368 işçinin performans bahanesiyle işten çıkarıldığını söyleyenlere karşı sendika sert tepki gösterdi. Musa Bozkurt, uzun yıllardır çalışan işçilerin hiçbir disiplin cezası dahi bulunmadığını belirterek, “Cemil Tugay bugün halkla işçiyi karşı karşıya getiren bir tutum sergiliyor. Kocaman yalanlar söylüyor. Ama unuttuğu bir şey var: Biz de halkız. Bu kentte yaşayan, çalışan, vergi veren yurttaşlarız. İşten atılmış olabiliriz ama hâlâ vatandaşız. 1030 işçinin işten çıkarılması demek, ailesiyle birlikte binlerce kişinin ekmeğiyle oynamak demektir. Üstelik bu insanlara hiçbir ödül verilmediği gibi, emekleri de yok sayıldı. Belediyeye yük olarak görüldüler. Ama bir yandan da ‘performansı düşük olanları çıkardık’ yalanı söyleniyor. Oysa işini düzgün yapan, yıllardır görevde olan insanlar da çıkarıldı. Bu açıklamalar gerçeği yansıtmıyor” ifadelerine yer verdi.

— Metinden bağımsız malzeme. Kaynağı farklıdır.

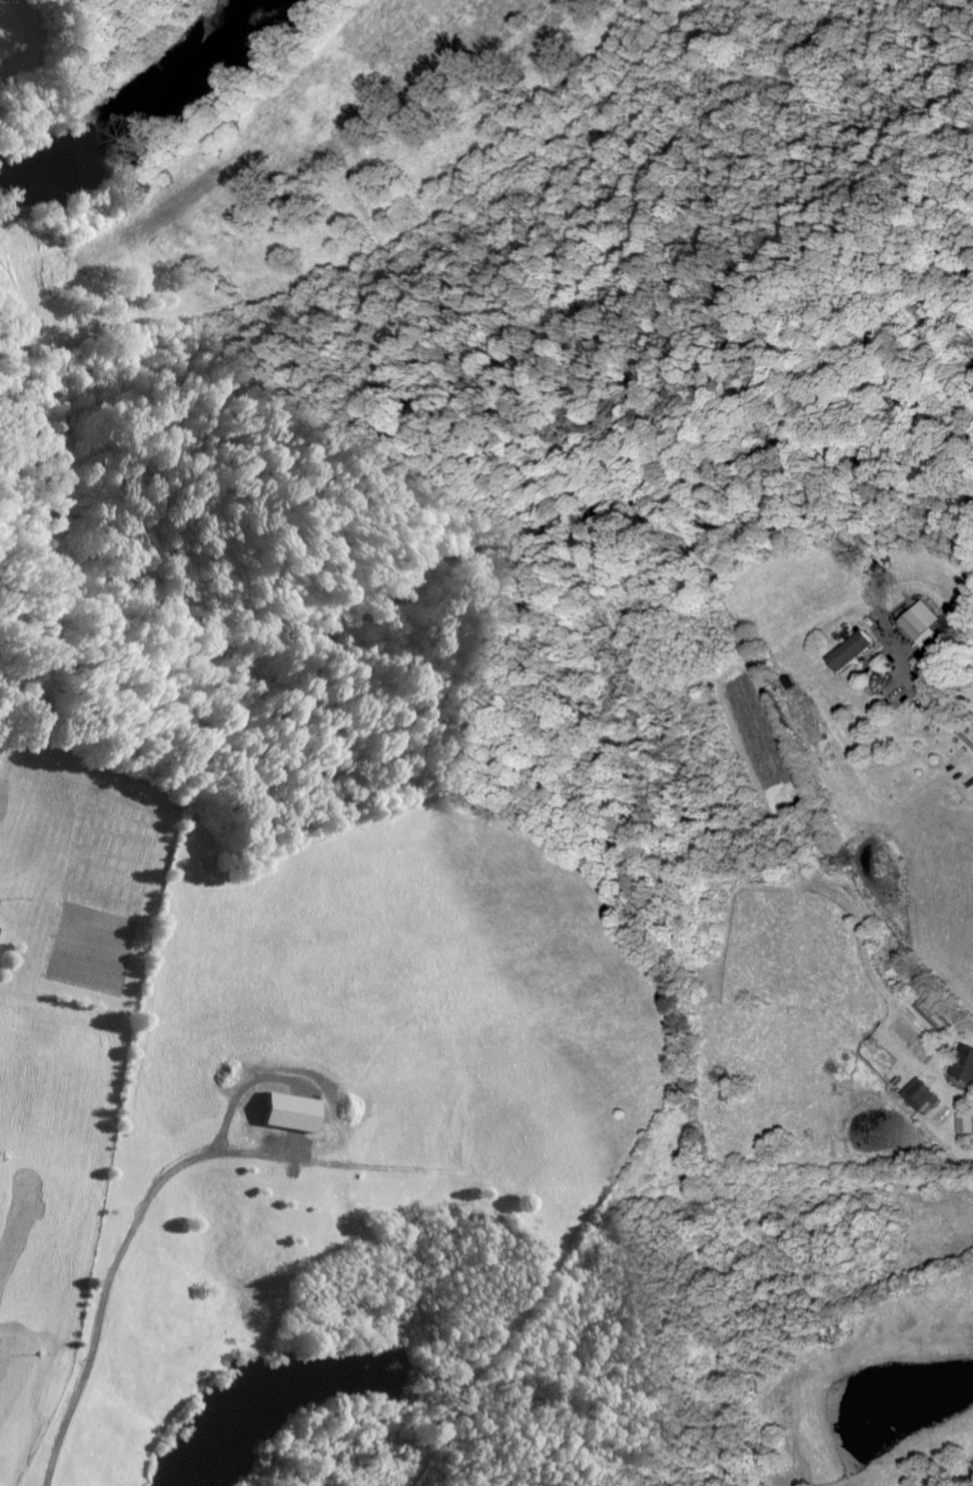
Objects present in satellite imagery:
river: (143, 113)
road: (318, 187)
building: (921, 625)
building: (849, 651)
road: (946, 719)
building: (0, 929)
building: (964, 1065)
building: (915, 1096)
building: (964, 1124)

“Eylem ve grev arasındaki farkı bile bilmiyorlar”

Sendikanın, grev süreci ile işten çıkarmaya karşı yapılan eylemleri ayırdığını söyleyen Bozkurt, “Görünen o ki eylemle grev arasındaki farkı bile bilmiyorlar. Toplu iş sözleşmesinden doğan grev başka, işten atmalara karşı yapılan eylem başkadır. Önceki grev sürecinde ‘Evinize gidin, yatın’ diyecek kadar konudan uzaklar. Şimdi de eylem yapan işçilere ‘Gidin sendikanın önünde eylem yapın’ deniliyor. Yani hem işçiyi işten atıyorlar, hem de onu sendikasına karşı kışkırtıyorlar. Böyle bir anlayış kabul edilemez” diye belirtti.

“Çevik Kuvvet gözetiminde meclis mi olur?”

İzmir Büyükşehir Belediye Meclisi’nin halka açık olması gerektiğini vurgulayan Bozkurt, “Sosyal demokrat bir belediye başkanı, çevik kuvvet gözetiminde meclis toplantısı yapıyor. Biz sadece meclis oturumunu izlemek istedik. Çünkü o meclis halkındır, halka açıktır. Ama güvenlik görevlileriyle ve zabıtayla kışkırtıcı bir tavırla karşılaştık. Sanki vatandaşlıktan çıkarılmışız gibi davranıyorlar. Oysa biz hâlâ bu ülkenin yurttaşlarıyız. İzlemeye hakkımız olan bir meclise alınmadık” şeklinde konuştu.

“Hukuki de değil, ahlaki de değil” iddiası çürütüldü

İşçilerin hak taleplerinin hem hukuki hem de yıllardır uygulanmakta olduğunu hatırlatan Bozkurt, belediyenin açtığı davayı kaybettiğini hatırlatarak sözlerini şöyle noktaladı:

“Cemil Tugay çıkıp, ‘İstenen maddeler hukuki de değil, ahlaki de değil’ diyor. Ama işin gerçeği şu: Bu maddelerle ilgili belediye dava açtı ve o davayı kaybetti. Yani hukuken haksız olduğu kesinleşti. Ya kendisi hukuku bilmiyor, ya da danışmanları ona yanlış bilgi veriyor.

Ahlak meselesine gelince… Bu maddeler 2005 yılından beri uygulanıyor. O zaman kendisinden önceki tüm belediye başkanları mı ahlaksızdı? Eski sendikacılar mı? Bürokratlar mı? İşçiler mi? Herkes yanlış yaptı da bir tek Cemil Tugay mı doğruyu biliyor?”